▶ Data supplied:
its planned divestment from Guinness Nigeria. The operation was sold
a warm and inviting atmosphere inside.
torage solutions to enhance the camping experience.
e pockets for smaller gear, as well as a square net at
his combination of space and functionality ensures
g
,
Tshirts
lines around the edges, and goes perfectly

---

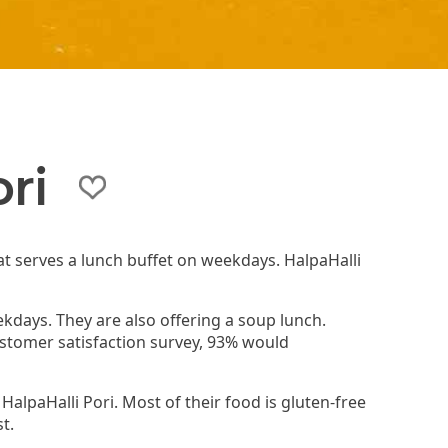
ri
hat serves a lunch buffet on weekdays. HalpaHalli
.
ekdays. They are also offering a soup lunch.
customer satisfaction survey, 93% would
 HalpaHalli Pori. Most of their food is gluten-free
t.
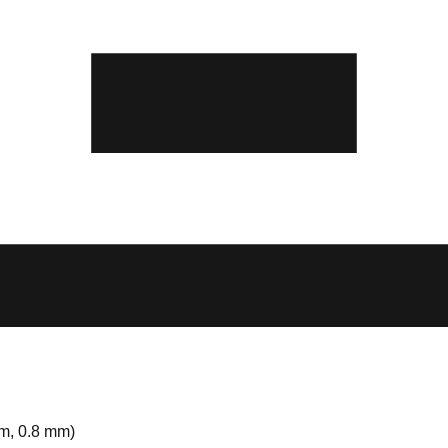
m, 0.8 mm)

==

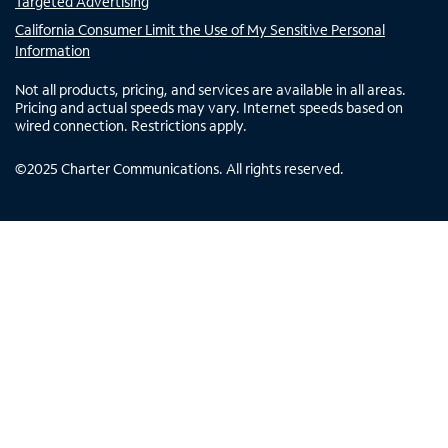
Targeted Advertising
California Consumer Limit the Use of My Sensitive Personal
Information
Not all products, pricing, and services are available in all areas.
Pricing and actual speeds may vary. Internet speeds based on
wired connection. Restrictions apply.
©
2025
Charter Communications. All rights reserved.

▶ To do:
The answer is every line in the data where the word "HalpaHalli" appears.

▶ Reply to the exercise:
hat serves a lunch buffet on weekdays. HalpaHalli
 HalpaHalli Pori. Most of their food is gluten-free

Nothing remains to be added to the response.